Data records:

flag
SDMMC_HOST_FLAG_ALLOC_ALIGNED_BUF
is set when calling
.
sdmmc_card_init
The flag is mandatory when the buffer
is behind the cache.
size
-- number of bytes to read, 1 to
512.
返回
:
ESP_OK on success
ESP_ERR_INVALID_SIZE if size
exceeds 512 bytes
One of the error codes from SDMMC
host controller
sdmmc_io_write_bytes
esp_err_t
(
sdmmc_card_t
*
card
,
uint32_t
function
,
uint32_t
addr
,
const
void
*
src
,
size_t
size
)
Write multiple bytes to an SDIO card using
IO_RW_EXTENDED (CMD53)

ACTIVITY »
Output the entries exactly. Leave nothing out.

REPLY TO THE TASK »
flag
SDMMC_HOST_FLAG_ALLOC_ALIGNED_BUF
is set when calling
.
sdmmc_card_init
The flag is mandatory when the buffer
is behind the cache.
size
-- number of bytes to read, 1 to
512.
返回
:
ESP_OK on success
ESP_ERR_INVALID_SIZE if size
exceeds 512 bytes
One of the error codes from SDMMC
host controller
sdmmc_io_write_bytes
esp_err_t
(
sdmmc_card_t
*
card
,
uint32_t
function
,
uint32_t
addr
,
const
void
*
src
,
size_t
size
)
Write multiple bytes to an SDIO card using
IO_RW_EXTENDED (CMD53)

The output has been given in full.